In the early 1950s, Porsche’s focus was on making production cars such as the type 356. As competition grew fierce from other manufacturer’s racing endeavours, Porsche realized they would have to enter the race car business as well. In 1952, engineers started work on the first Porsche vehicle built exclusively for racing. Taking cues from the original 356 prototype and with guidance from Walter Glöckler, the team added steel-ladder framing, a production based 1500cc alcohol burning type 502 pushrod boxer engine and skinned it with aluminium bodywork by the Frankfurt coach builder – Weidenhausen, who had built the original Glöckler specials which the 550 prototypes had been inspired from. Porsche produced only two of these beautifully shaped machines: 550-01 and 550-02.

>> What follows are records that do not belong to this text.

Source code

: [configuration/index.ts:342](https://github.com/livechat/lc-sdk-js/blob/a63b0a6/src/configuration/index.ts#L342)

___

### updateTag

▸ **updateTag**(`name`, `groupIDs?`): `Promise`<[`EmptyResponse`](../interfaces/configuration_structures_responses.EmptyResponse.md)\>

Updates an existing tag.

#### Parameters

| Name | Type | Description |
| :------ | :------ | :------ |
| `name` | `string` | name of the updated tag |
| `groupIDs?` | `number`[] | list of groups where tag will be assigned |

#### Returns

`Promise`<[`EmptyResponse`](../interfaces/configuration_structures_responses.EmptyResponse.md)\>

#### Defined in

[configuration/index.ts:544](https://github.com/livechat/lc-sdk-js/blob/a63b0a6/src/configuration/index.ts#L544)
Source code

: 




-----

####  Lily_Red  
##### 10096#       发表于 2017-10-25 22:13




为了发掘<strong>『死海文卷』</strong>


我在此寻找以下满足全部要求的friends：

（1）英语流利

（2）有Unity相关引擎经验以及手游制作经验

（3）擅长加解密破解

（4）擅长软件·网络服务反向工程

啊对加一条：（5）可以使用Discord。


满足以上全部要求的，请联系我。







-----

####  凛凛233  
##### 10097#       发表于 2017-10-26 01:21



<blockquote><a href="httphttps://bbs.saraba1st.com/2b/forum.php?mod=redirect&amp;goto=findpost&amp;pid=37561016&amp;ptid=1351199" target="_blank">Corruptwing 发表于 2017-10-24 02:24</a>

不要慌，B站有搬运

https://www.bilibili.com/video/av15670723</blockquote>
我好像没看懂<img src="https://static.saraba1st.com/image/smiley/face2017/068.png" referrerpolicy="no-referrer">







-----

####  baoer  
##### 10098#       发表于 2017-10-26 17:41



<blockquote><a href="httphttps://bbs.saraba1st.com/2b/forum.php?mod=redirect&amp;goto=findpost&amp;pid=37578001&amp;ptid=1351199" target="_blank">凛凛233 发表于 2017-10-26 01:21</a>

In its debut outing on May 31, 1953, 550-01 won its first ever race event, taking class victory at Nurburgring in the rain with Walter’s cousin, Helmut Glöckler behind the wheel. Car 550-01 competed as a roadster without its aero-aiding hardtop.
Shortly after, 550-01 and 02 were sold to a group led by Czech-born Guatemalan garage owner, Jaroslav Juhan. Later that year, 550-01 and 550-02 won the 1000 kilometre race in Buenos Aires, and both cars competed in the gruelling, five day, 3,000 kilometre Carrera Panamericana. Car 550-02 took out the class win, after sister car 550-01 retired with the fastest time in four of the event’s eight stages. After its Carrera Panamericana debut, 550-01 raced in Mexico until 1957, appearing in over 30 events.